Lacks and Iversen both have used UCITE’s Nord grants to provide opportunities for Case Western Reserve University students to have enriching international learning experiences.
Lacks will describe how he used his grant to partially fund the development of programs that in 2011 took 21 engineering students to the University of Botswana for an intensive core course that intertwined engineering content with regional issues specific to sub-Saharan Africa; took three students to Botswana and five students to Senegal as part of their capstone design projects for chemical engineering students; and enabled a sabbatical visitor from the University of Botswana to co-teach a SAGES seminar here on “Education in Sub-Saharan Africa.”

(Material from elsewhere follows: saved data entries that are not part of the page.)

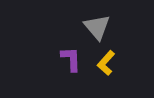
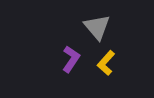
purple L-shape: rotated 36 degrees clockwise
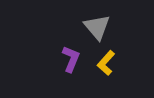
purple L-shape: rotated 12 degrees counterclockwise
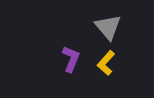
gray triangle: moved 11 px right
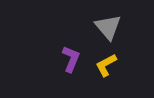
yellow L-shape: moved 2 px down; rotated 20 degrees clockwise
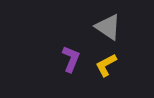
gray triangle: rotated 16 degrees counterclockwise
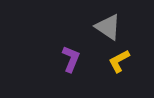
yellow L-shape: moved 13 px right, 4 px up
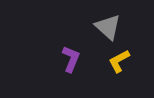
gray triangle: rotated 8 degrees clockwise
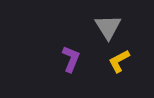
gray triangle: rotated 16 degrees clockwise
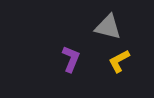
gray triangle: rotated 44 degrees counterclockwise
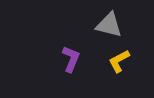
gray triangle: moved 1 px right, 2 px up
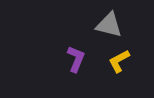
purple L-shape: moved 5 px right
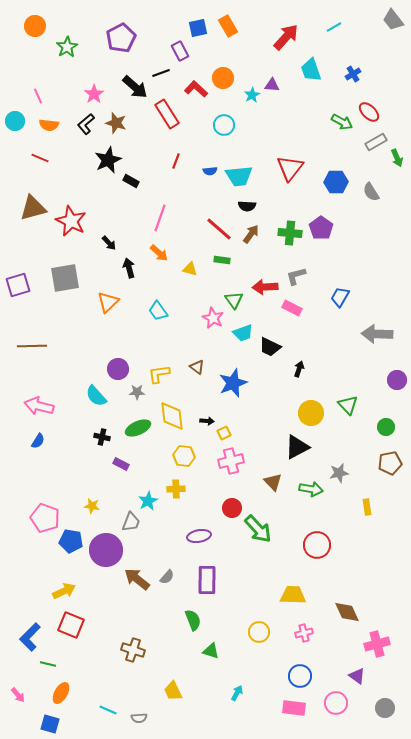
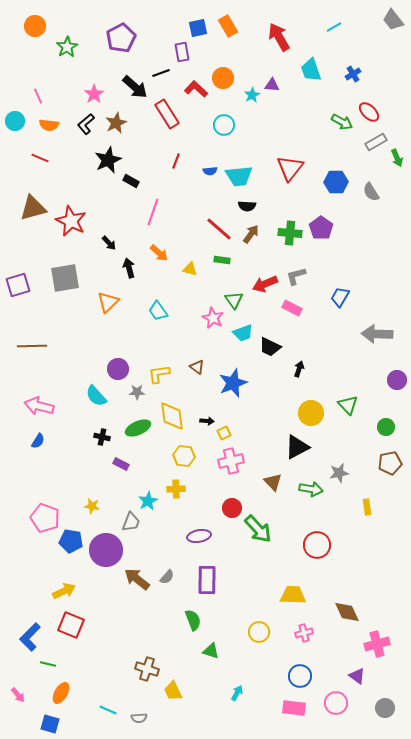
red arrow at (286, 37): moved 7 px left; rotated 72 degrees counterclockwise
purple rectangle at (180, 51): moved 2 px right, 1 px down; rotated 18 degrees clockwise
brown star at (116, 123): rotated 30 degrees clockwise
pink line at (160, 218): moved 7 px left, 6 px up
red arrow at (265, 287): moved 3 px up; rotated 20 degrees counterclockwise
brown cross at (133, 650): moved 14 px right, 19 px down
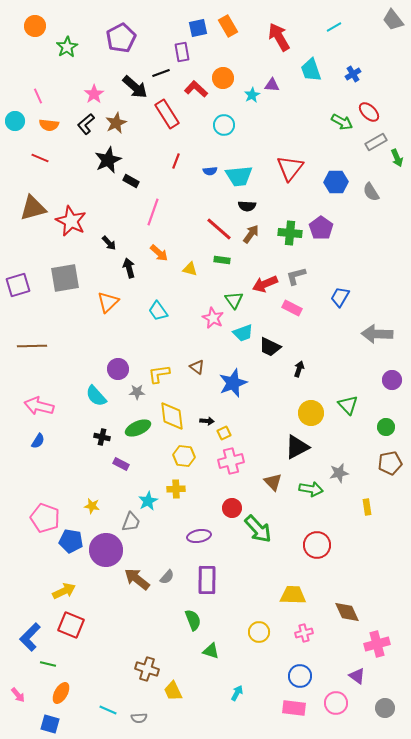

Iversen will discuss how, as part of his “Landscape Archaeology and Epigraphy” course, he and his students spent five weeks in the summer of 2010 on site in the region of Isparta, Turkey. There, they learned the mechanics, methodologies and theory of intensive landscape archaeology and epigraphy, how to read and understand cultural landscapes as well as complex written materials (both modern and historic), to hone research skills and methods and much more.
Incidentally, they are collaborating on a capstone design project for five engineering students in which they recreate a working prototype of the “Antikythera Mechanism,” an ancient Greek computing device. Fragments of the device were found in a shipwreck about 100 years ago, and a multinational team of researchers (including Iversen) has been investigating its purpose and operation through a combination of scientific methods and a deciphering of the Greek inscriptions.
The discussion will be held March 1 from noon to 1 p.m. in the Herrick Room on the ground floor of the Allen Memorial Library Building.